:: DATA FOR THIS TASK ::

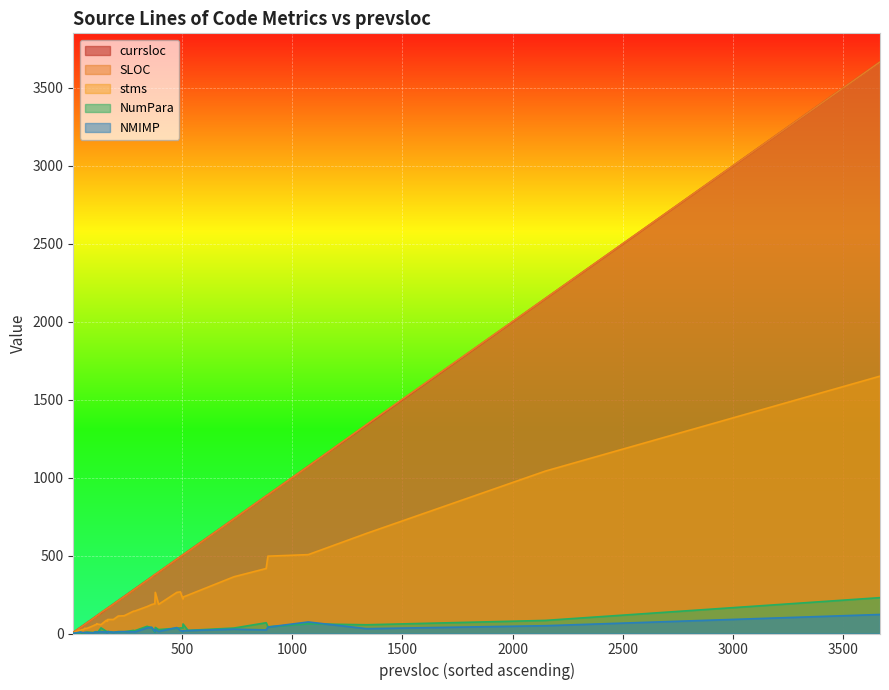

True or false: NMIMP and SLOC cross at least once.

False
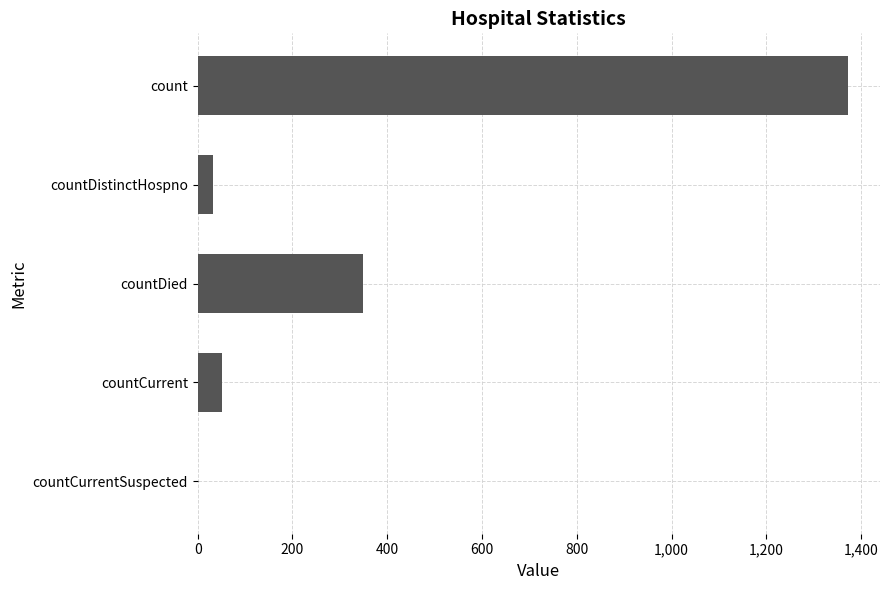

How many data points does each series have?

5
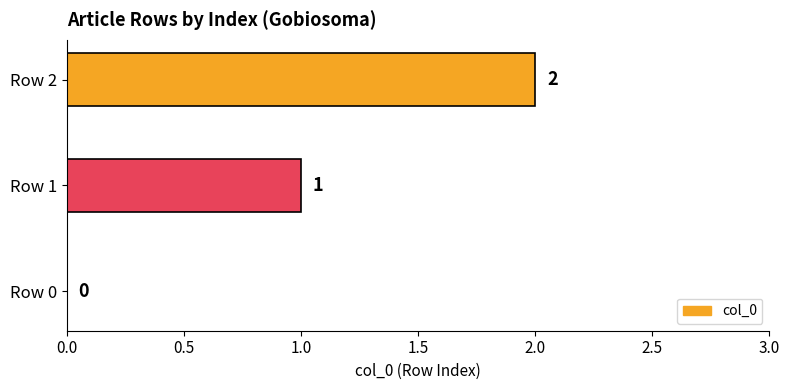

What is the sum of all values?

3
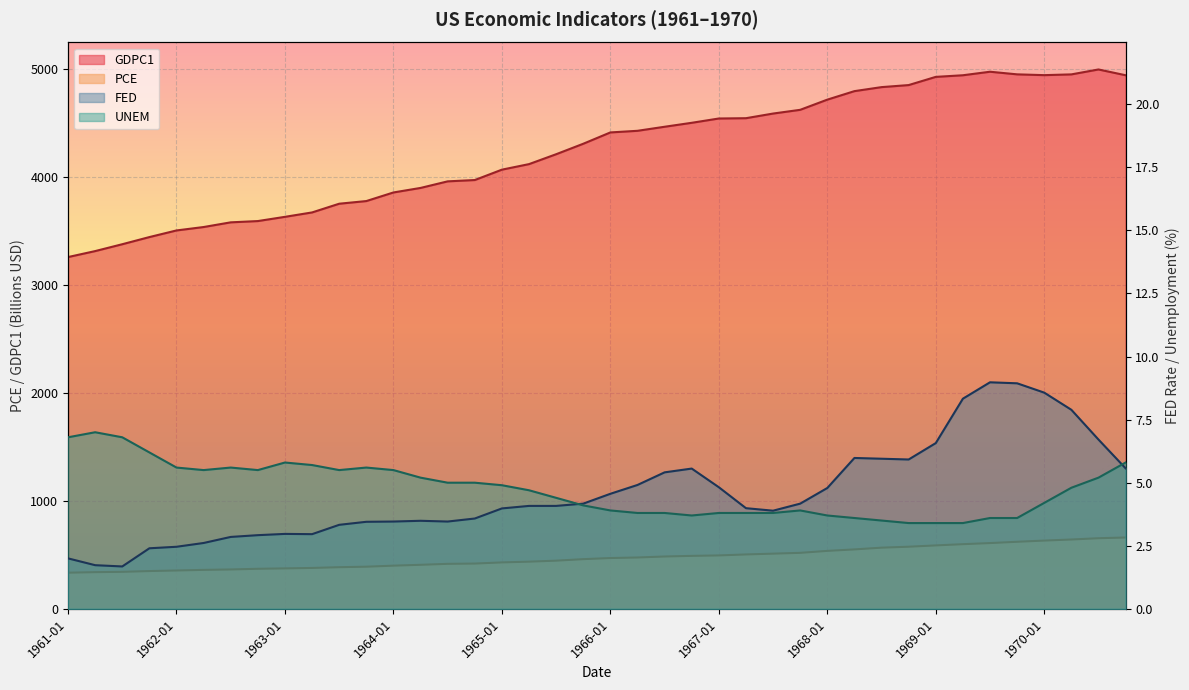

Reading left to right, extract all data points from this chart.

PCE: 1961-01=334.5	1961-04=339.5	1961-07=342.4	1961-10=349.6	1962-01=354.9	1962-04=360.5	1962-07=364.4	1962-10=370.6	1963-01=374.3	1963-04=378.4	1963-07=385.4	1963-10=390.0	1964-01=399.6	1964-04=407.5	1964-07=416.4	1964-10=419.0	1965-01=429.7	1965-04=436.6	1965-07=445.8	1965-10=459.8	1966-01=470.1	1966-04=475.2	1966-07=484.3	1966-10=490.1	1967-01=494.3	1967-04=503.4	1967-07=510.7	1967-10=518.2	1968-01=536.3	1968-04=550.0	1968-07=566.1	1968-10=574.9	1969-01=587.0	1969-04=598.4	1969-07=608.6	1969-10=620.6	1970-01=631.7	1970-04=641.6	1970-07=653.5	1970-10=660.2
GDPC1: 1961-01=3255.9	1961-04=3311.2	1961-07=3374.7	1961-10=3440.9	1962-01=3502.3	1962-04=3533.9	1962-07=3577.4	1962-10=3589.1	1963-01=3628.3	1963-04=3669.0	1963-07=3749.7	1963-10=3774.3	1964-01=3853.8	1964-04=3895.8	1964-07=3956.7	1964-10=3968.9	1965-01=4064.9	1965-04=4116.3	1965-07=4207.8	1965-10=4304.7	1966-01=4409.5	1966-04=4424.6	1966-07=4462.1	1966-10=4498.7	1967-01=4538.5	1967-04=4541.3	1967-07=4584.2	1967-10=4618.8	1968-01=4713.0	1968-04=4791.8	1968-07=4828.9	1968-10=4847.9	1969-01=4923.8	1969-04=4938.7	1969-07=4971.3	1969-10=4947.1	1970-01=4939.8	1970-04=4946.8	1970-07=4992.4	1970-10=4938.9
FED: 1961-01=2.0	1961-04=1.7	1961-07=1.7	1961-10=2.4	1962-01=2.5	1962-04=2.6	1962-07=2.9	1962-10=2.9	1963-01=3.0	1963-04=3.0	1963-07=3.3	1963-10=3.5	1964-01=3.5	1964-04=3.5	1964-07=3.5	1964-10=3.6	1965-01=4.0	1965-04=4.1	1965-07=4.1	1965-10=4.2	1966-01=4.6	1966-04=4.9	1966-07=5.4	1966-10=5.6	1967-01=4.8	1967-04=4.0	1967-07=3.9	1967-10=4.2	1968-01=4.8	1968-04=6.0	1968-07=6.0	1968-10=5.9	1969-01=6.6	1969-04=8.3	1969-07=9.0	1969-10=8.9	1970-01=8.6	1970-04=7.9	1970-07=6.7	1970-10=5.6
UNEM: 1961-01=6.8	1961-04=7.0	1961-07=6.8	1961-10=6.2	1962-01=5.6	1962-04=5.5	1962-07=5.6	1962-10=5.5	1963-01=5.8	1963-04=5.7	1963-07=5.5	1963-10=5.6	1964-01=5.5	1964-04=5.2	1964-07=5.0	1964-10=5.0	1965-01=4.9	1965-04=4.7	1965-07=4.4	1965-10=4.1	1966-01=3.9	1966-04=3.8	1966-07=3.8	1966-10=3.7	1967-01=3.8	1967-04=3.8	1967-07=3.8	1967-10=3.9	1968-01=3.7	1968-04=3.6	1968-07=3.5	1968-10=3.4	1969-01=3.4	1969-04=3.4	1969-07=3.6	1969-10=3.6	1970-01=4.2	1970-04=4.8	1970-07=5.2	1970-10=5.8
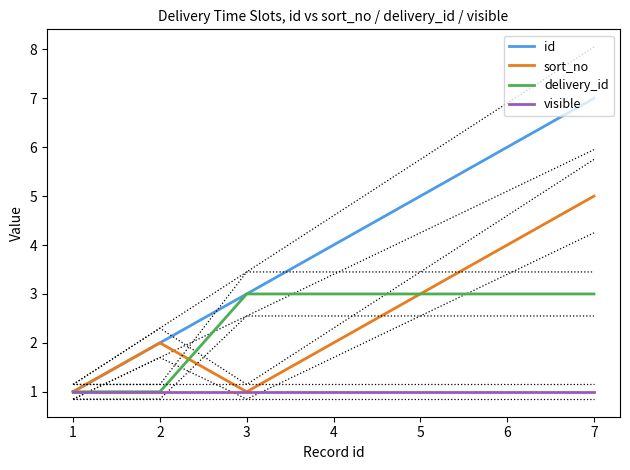

True or false: sort_no and id cross at least once.

False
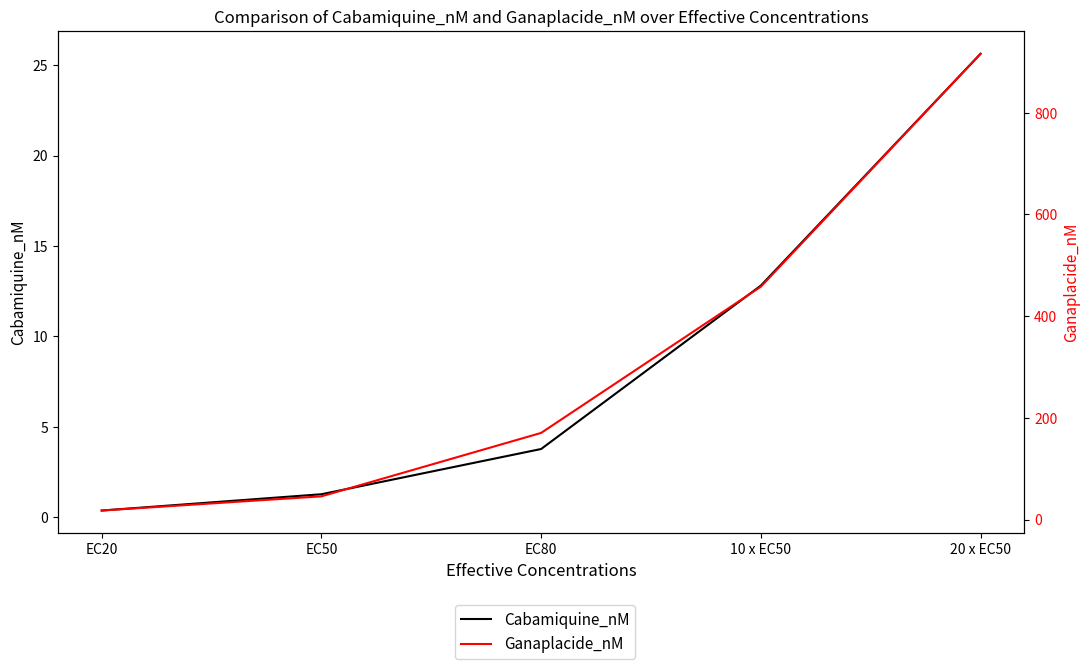

What is the sum of all Ganaplacide_nM values?

1607.6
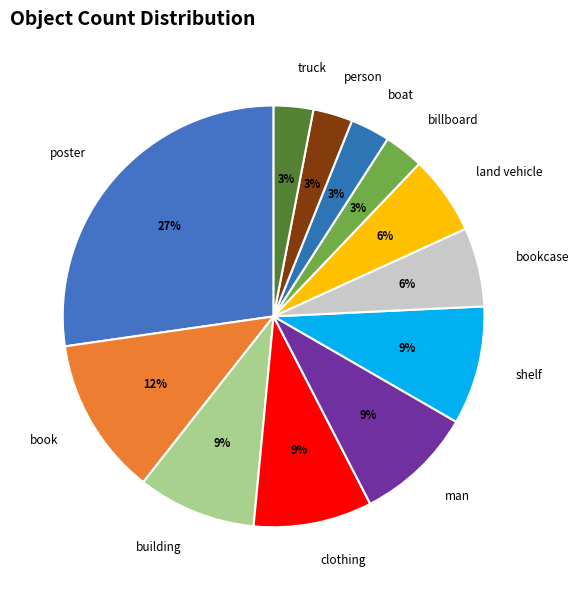

True or false: book accounts for 12% of the total.

True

:::

:: AIM OF THE EXERCISE ::
Copy all of the items above word for word, and leave the pictures out.

:: WRITTEN RESPONSE ::
True or false: NMIMP and SLOC cross at least once.

False

How many data points does each series have?

5

What is the sum of all values?

3

Reading left to right, extract all data points from this chart.

PCE: 1961-01=334.5	1961-04=339.5	1961-07=342.4	1961-10=349.6	1962-01=354.9	1962-04=360.5	1962-07=364.4	1962-10=370.6	1963-01=374.3	1963-04=378.4	1963-07=385.4	1963-10=390.0	1964-01=399.6	1964-04=407.5	1964-07=416.4	1964-10=419.0	1965-01=429.7	1965-04=436.6	1965-07=445.8	1965-10=459.8	1966-01=470.1	1966-04=475.2	1966-07=484.3	1966-10=490.1	1967-01=494.3	1967-04=503.4	1967-07=510.7	1967-10=518.2	1968-01=536.3	1968-04=550.0	1968-07=566.1	1968-10=574.9	1969-01=587.0	1969-04=598.4	1969-07=608.6	1969-10=620.6	1970-01=631.7	1970-04=641.6	1970-07=653.5	1970-10=660.2
GDPC1: 1961-01=3255.9	1961-04=3311.2	1961-07=3374.7	1961-10=3440.9	1962-01=3502.3	1962-04=3533.9	1962-07=3577.4	1962-10=3589.1	1963-01=3628.3	1963-04=3669.0	1963-07=3749.7	1963-10=3774.3	1964-01=3853.8	1964-04=3895.8	1964-07=3956.7	1964-10=3968.9	1965-01=4064.9	1965-04=4116.3	1965-07=4207.8	1965-10=4304.7	1966-01=4409.5	1966-04=4424.6	1966-07=4462.1	1966-10=4498.7	1967-01=4538.5	1967-04=4541.3	1967-07=4584.2	1967-10=4618.8	1968-01=4713.0	1968-04=4791.8	1968-07=4828.9	1968-10=4847.9	1969-01=4923.8	1969-04=4938.7	1969-07=4971.3	1969-10=4947.1	1970-01=4939.8	1970-04=4946.8	1970-07=4992.4	1970-10=4938.9
FED: 1961-01=2.0	1961-04=1.7	1961-07=1.7	1961-10=2.4	1962-01=2.5	1962-04=2.6	1962-07=2.9	1962-10=2.9	1963-01=3.0	1963-04=3.0	1963-07=3.3	1963-10=3.5	1964-01=3.5	1964-04=3.5	1964-07=3.5	1964-10=3.6	1965-01=4.0	1965-04=4.1	1965-07=4.1	1965-10=4.2	1966-01=4.6	1966-04=4.9	1966-07=5.4	1966-10=5.6	1967-01=4.8	1967-04=4.0	1967-07=3.9	1967-10=4.2	1968-01=4.8	1968-04=6.0	1968-07=6.0	1968-10=5.9	1969-01=6.6	1969-04=8.3	1969-07=9.0	1969-10=8.9	1970-01=8.6	1970-04=7.9	1970-07=6.7	1970-10=5.6
UNEM: 1961-01=6.8	1961-04=7.0	1961-07=6.8	1961-10=6.2	1962-01=5.6	1962-04=5.5	1962-07=5.6	1962-10=5.5	1963-01=5.8	1963-04=5.7	1963-07=5.5	1963-10=5.6	1964-01=5.5	1964-04=5.2	1964-07=5.0	1964-10=5.0	1965-01=4.9	1965-04=4.7	1965-07=4.4	1965-10=4.1	1966-01=3.9	1966-04=3.8	1966-07=3.8	1966-10=3.7	1967-01=3.8	1967-04=3.8	1967-07=3.8	1967-10=3.9	1968-01=3.7	1968-04=3.6	1968-07=3.5	1968-10=3.4	1969-01=3.4	1969-04=3.4	1969-07=3.6	1969-10=3.6	1970-01=4.2	1970-04=4.8	1970-07=5.2	1970-10=5.8

True or false: sort_no and id cross at least once.

False

What is the sum of all Ganaplacide_nM values?

1607.6

True or false: book accounts for 12% of the total.

True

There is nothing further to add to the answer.